Yasin wasn’t informed in advance, as is done in such cases, that he had been booked and had to be shifted out of the state. One could clearly gauge the malicious intent and the sadistic pleasure of the New Delhi dispensation behind throwing it abruptly at him.

Not that others were treated with kid gloves, but there are a host of reasons why Yasin was singled out from the first rung of leadership for such stern and malicious treatment. After the formation of the Joint Resistance Leadership (JRL), a loose alliance of the two Hurriyats and JKLF, it was predominantly Yasin who called the shots — from formulating protest strategies, announcing programmes and carrying out other resistance activities; all this in the face of a brutal NIA crackdown and the arrest of many leaders.

Yasin kept fighting and putting on a brave face, something that the BJP government in New Delhi was in no mood to tolerate. Highly reliable sources say that messages were sent to him to mellow down and cut down on his activities before New Delhi finally decided to teach him a lesson.

Of the three key players in the JRL, Syed Ali Shah Geelani and Mirwaiz Umar Farooq being the other two, Yasin was by far the most proactive and vociferous. For the last few years, New Delhi and its agencies had shown great aversion to Yasin’s fresh, invigorated stance and his alleged tilt toward Pakistan.

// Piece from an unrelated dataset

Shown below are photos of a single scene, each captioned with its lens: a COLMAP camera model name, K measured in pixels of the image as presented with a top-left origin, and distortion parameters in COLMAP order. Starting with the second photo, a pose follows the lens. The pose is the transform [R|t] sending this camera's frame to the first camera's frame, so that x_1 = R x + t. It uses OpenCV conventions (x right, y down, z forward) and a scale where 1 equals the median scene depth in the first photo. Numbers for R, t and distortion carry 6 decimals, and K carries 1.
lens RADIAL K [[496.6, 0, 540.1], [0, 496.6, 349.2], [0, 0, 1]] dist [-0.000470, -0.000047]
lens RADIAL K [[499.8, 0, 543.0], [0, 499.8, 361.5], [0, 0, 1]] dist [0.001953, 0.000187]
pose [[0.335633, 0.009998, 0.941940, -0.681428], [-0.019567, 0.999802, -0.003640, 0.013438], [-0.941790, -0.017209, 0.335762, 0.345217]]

Hawks in the Union Home Ministry and its agencies felt he had ditched them after New Delhi gave him a long rope to grow into an internationally recognised resistance leader, after the JKLF’s indefinite ceasefire which subsequently led to an abdication of militancy by Yasin and his cadre. The momentous decision antagonised many in the resistance camp in Kashmir and Pakistan, putting Yasin’s reputation and life at stake.

Movers and shakers in New Delhi and the J&K state administration also hold it against the incarcerated leader that his articulate, LSE-educated Pakistani wife Mushaal Mullick is equally vociferous and proactive as far as the Kashmir dispute is concerned.

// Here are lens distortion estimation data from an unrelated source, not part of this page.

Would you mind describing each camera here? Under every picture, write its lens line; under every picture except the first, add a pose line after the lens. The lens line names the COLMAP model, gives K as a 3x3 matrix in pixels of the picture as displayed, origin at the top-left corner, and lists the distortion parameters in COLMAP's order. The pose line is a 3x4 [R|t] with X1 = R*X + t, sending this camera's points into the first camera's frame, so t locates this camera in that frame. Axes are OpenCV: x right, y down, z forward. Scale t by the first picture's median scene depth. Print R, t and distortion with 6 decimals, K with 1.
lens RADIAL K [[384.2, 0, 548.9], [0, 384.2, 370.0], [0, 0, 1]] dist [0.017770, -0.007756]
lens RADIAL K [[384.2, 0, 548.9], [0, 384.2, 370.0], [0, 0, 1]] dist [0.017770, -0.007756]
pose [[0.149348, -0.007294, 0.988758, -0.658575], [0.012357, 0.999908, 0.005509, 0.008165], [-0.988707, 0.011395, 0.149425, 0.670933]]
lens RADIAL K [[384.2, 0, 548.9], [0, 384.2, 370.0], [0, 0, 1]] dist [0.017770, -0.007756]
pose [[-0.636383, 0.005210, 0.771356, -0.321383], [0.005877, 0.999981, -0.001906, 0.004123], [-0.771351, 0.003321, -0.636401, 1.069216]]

To top it all, a consistent smear campaign against him, especially by the rabid Kashmiri Pandit (KP) organisations foot-soldiering for the Hindu right, also played its part. Hindutva organisations exploited the KP exodus to the hilt for electoral purpose and keep doing so. Many KP zealots made their careers earlier by cosying up to Yasin — before turning on him and baying for his blood — because he was a widely accepted Kashmiri figure, not only in India and Pakistan but across the world.

Those who know Yasin closely, including many Indians and some Kashmiri Pandits, know that he is a devout pacifist, having given up militant means of pursuing his cause as a conscious effort. He put his life on the line a number of times in an effort to create an atmosphere for peace and political dialogue. Yet, today, all of that seems to have gone down the drain and New Delhi sees him as a villain who must be punished.

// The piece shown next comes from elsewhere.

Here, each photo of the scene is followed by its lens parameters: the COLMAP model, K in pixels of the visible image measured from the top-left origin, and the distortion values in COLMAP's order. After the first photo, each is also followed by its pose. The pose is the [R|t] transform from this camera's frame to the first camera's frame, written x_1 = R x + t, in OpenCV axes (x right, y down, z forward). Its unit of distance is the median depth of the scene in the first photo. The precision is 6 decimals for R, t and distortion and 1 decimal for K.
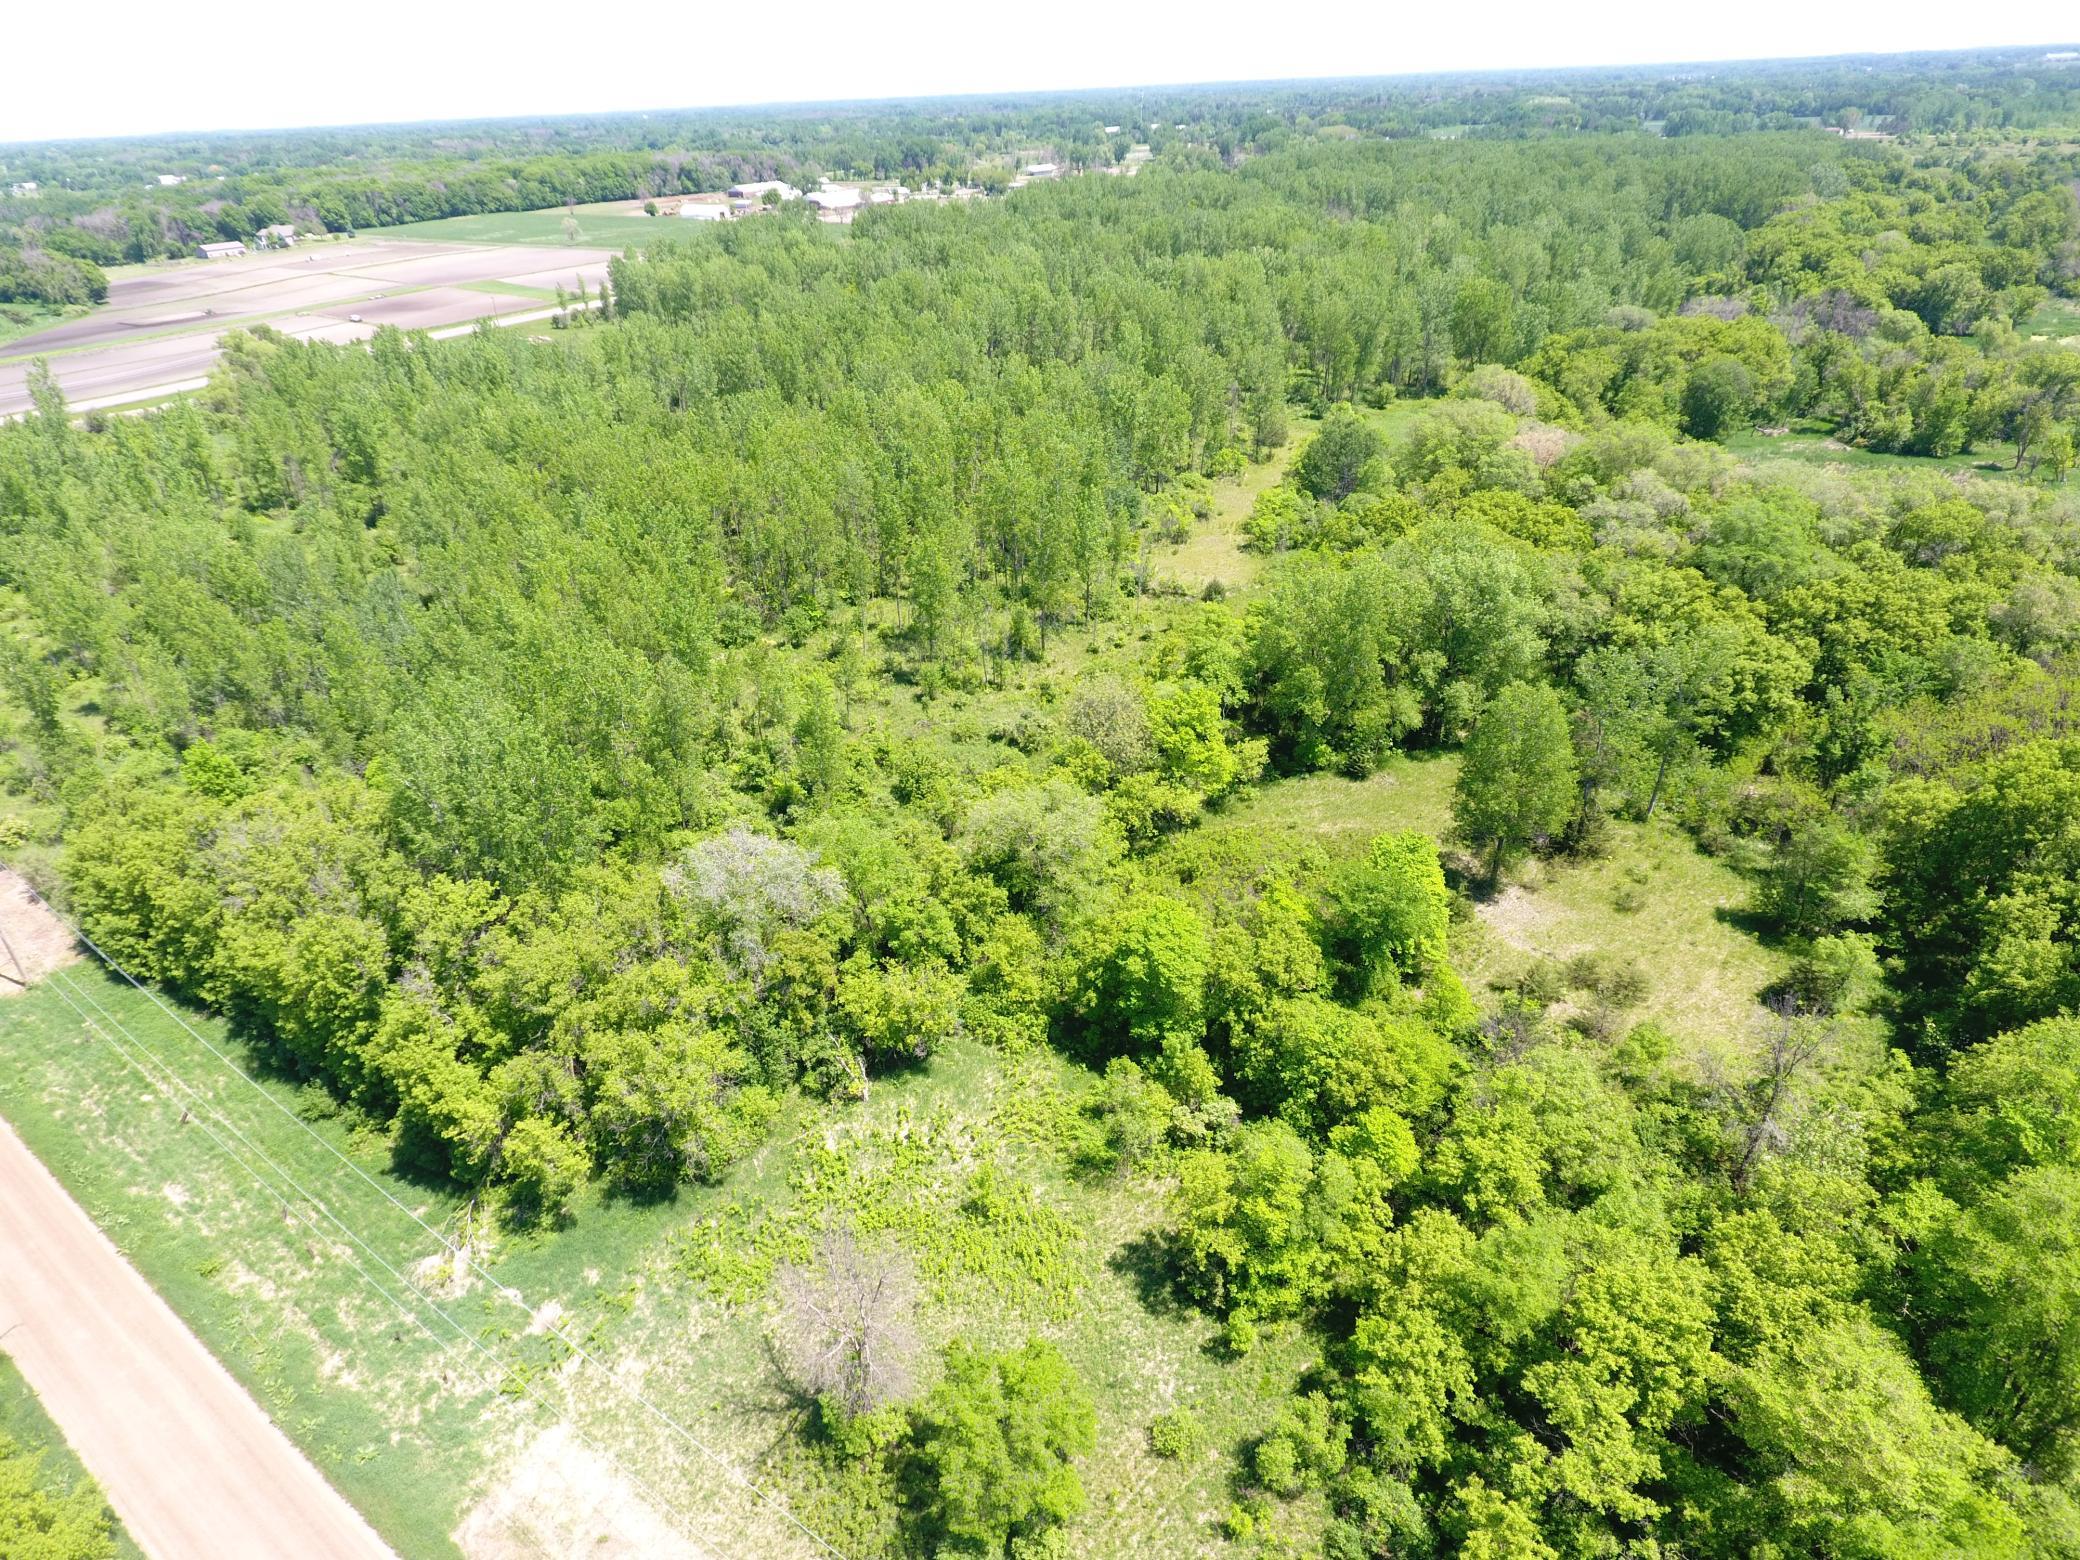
lens RADIAL K [[1218.2, 0, 990.5], [0, 1218.2, 776.7], [0, 0, 1]] dist [-0.002422, 0.001388]
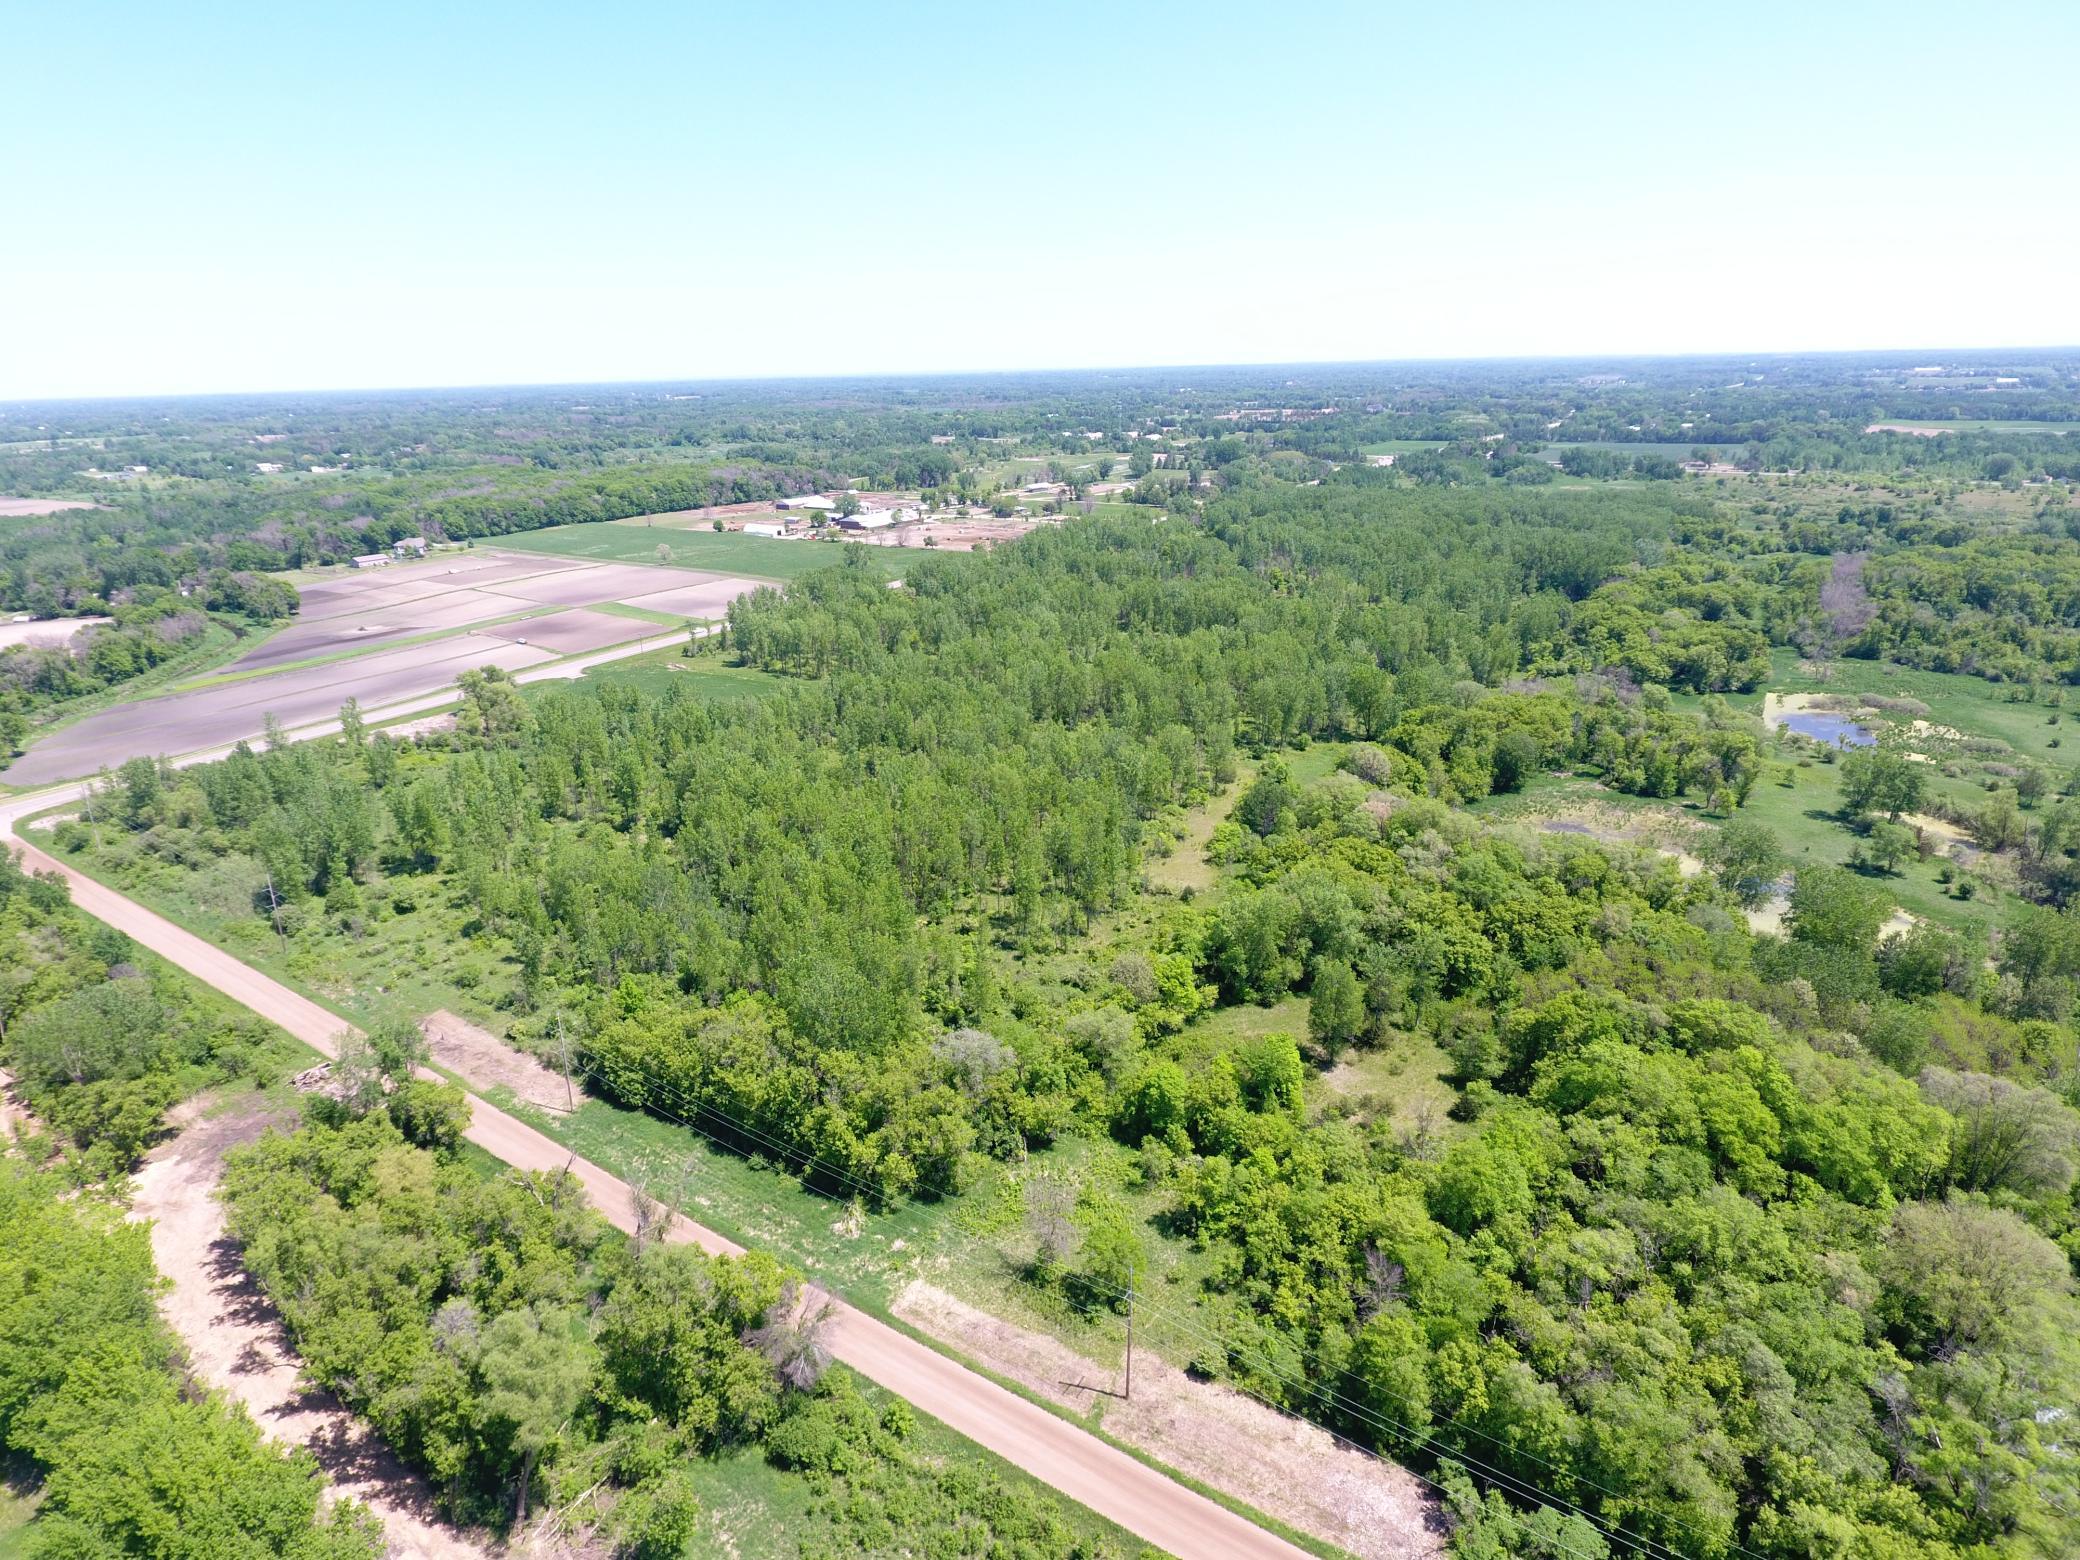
lens RADIAL K [[1218.2, 0, 990.5], [0, 1218.2, 776.7], [0, 0, 1]] dist [-0.002422, 0.001388]
pose [[0.999838, 0.011164, 0.014149, -0.151240], [-0.008309, 0.982181, -0.187755, 0.008574], [-0.015993, 0.187606, 0.982114, -0.891989]]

There is one more reason that makes the picture grimmer for Yasin. BJP’s posturing apart, Pakistan is no minnow. And if there ever were any doubts, Pakistan dispelled them on Feb 27 when it responded to the Balakot fiasco with a stunning aerial assault by the Pakistan Air Force that left many a mouth in India gaping because all these years they were fed stories of a Pakistan that India could gobble up at will. So, BJP’s sole answer to its anti-Pakistan frustrations is to take it out on the Kashmiris.

Also, BJP has to keep Kashmir constantly on the boil because that’s a tested foil for its failures on the domestic front and abroad. And Yasin could be just another victim of such designs.

After the resumption of the trial on Sept 11 against Yasin, Indian media and Hindutva organisations have upped the ante, demanding nothing short of death for him. This is a set template for the Indian state to build a tempo and then implement its decision.

In all likelihood, New Delhi has signed Yasin’s death warrant and it’s just a question of when it will enforce its decision.